Social Work with Rural Peoples: Theory & Practice
Description
Contains Bibliography, Index
$13.95
ISBN 0-919573-22-3
Author
Publisher
Year
Contributor
Winifred M. O'Rourke was a writer and journalist in Saskatoon.
Review
The title of this book could lead a reader to think that it is a handbook on how to do social work in the context of rural people. It is, however, much more than a guide for social workers. It is an analysis of socio-economic development through history and its effect on different lifestyles — lifestyles that provoke the need for different approaches by the helping services.
Ken Collier, the author, was a social worker for fifteen years, mostly in the rural areas. For two years he worked for the community of Cumberland House, the oldest settlement in Saskatchewan.

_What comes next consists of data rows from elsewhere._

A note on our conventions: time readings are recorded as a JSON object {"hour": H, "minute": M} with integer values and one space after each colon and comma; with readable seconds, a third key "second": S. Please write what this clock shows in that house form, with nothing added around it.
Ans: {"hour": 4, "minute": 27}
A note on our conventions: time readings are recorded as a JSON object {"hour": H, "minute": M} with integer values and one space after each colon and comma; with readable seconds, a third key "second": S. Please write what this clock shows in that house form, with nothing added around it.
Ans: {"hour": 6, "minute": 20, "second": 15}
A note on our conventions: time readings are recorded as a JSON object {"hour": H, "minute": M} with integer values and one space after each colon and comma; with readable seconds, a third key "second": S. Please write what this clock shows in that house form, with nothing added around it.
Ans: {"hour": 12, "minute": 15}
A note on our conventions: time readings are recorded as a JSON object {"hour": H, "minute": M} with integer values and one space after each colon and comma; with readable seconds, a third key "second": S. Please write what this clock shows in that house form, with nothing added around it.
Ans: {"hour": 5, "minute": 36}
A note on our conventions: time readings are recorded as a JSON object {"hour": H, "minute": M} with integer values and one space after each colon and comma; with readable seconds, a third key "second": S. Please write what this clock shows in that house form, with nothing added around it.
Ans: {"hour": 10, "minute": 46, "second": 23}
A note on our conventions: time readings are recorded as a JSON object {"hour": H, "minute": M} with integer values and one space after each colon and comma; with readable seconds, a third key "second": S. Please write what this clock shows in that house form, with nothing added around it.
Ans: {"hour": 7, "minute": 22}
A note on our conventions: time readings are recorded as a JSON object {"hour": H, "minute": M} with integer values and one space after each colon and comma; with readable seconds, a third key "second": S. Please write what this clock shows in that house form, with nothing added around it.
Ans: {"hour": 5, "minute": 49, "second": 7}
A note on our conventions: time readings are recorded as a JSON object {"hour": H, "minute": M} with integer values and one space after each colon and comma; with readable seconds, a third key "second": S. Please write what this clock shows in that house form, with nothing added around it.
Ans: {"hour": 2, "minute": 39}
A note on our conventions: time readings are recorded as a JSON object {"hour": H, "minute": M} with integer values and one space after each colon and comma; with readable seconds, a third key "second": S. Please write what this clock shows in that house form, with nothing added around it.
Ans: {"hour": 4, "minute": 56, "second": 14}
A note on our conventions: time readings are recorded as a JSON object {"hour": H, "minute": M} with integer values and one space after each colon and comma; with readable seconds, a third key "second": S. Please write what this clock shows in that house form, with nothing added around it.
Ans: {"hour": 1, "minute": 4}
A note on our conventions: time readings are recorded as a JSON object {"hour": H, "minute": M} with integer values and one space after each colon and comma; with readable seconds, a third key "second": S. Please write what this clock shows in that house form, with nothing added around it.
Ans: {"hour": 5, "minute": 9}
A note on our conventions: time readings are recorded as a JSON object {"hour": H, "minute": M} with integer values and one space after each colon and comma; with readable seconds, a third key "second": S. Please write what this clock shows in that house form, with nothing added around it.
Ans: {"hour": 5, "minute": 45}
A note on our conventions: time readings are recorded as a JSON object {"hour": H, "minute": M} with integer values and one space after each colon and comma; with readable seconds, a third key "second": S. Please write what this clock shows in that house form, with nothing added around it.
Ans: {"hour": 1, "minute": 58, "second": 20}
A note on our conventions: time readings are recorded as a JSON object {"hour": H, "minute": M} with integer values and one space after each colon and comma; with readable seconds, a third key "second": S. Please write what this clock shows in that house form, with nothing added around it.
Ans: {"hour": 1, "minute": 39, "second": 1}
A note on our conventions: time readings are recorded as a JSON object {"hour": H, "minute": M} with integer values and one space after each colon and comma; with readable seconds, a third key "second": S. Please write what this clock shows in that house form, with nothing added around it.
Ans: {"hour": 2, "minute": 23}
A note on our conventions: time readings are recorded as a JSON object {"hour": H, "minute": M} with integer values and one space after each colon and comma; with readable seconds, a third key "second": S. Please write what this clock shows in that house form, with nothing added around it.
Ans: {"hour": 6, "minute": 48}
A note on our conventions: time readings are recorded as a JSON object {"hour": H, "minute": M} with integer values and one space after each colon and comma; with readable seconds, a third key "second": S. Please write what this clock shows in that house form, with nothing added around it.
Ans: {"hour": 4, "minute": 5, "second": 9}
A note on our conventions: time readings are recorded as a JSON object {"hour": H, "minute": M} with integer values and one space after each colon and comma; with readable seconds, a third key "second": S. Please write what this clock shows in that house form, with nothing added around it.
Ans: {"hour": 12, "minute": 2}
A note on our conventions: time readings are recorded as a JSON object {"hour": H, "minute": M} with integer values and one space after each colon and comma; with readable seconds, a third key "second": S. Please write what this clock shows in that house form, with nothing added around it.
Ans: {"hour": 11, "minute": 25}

Since 1975, as a member of the University of Regina Faculty of Social Work, he has taught in many towns in rural Saskatchewan.
In the Foreword, Fred L. Pineus, of the University of Maryland, refers to a “new generation of radical groups and individuals who emerged within the profession in the 1960’s and early 1970’s who produced devastating critiques of their professions” (p. 11). He goes on to say that practical solutions were vague.
The author in the introduction states that his approach is “clearly Marxist in conception. While it is an approach not without critics, it offers analytical tools for understanding social relations which, in my view no other theoretical base provides” (p.25). He adds that the Marxist approach is vulnerable to distortion and that there are many elements other than economics in the make-up of any culture.
At the beginning of the industrial society, the “helping services” came from churches and private agencies. Today, social work has grown into a profession. Once a movement for reform, organizing those exploited by the industrial system or, on the other hand, attempting to reform the administrative system, now “social work has found its niche. It has become one of the institutions that help to maintain the power bases and advance the social order” (p.54). Since it has a city base, social work can relate easily to other institutions. But the author maintains that social work in the agricultural and remote communities is still in a primitive stage. The second half of the book deals with the practice of social work in the agricultural society. Social workers must understand the world view of both the agricultural society and the native societies and how they work. Without that understanding, any attempt to solve the problems of this agricultural society is likely to antagonize not only the “client” but the whole community.
The author provides notes, a wide bibliography, and index. Both professional social workers and volunteers in helping relationships will benefit from reading this book.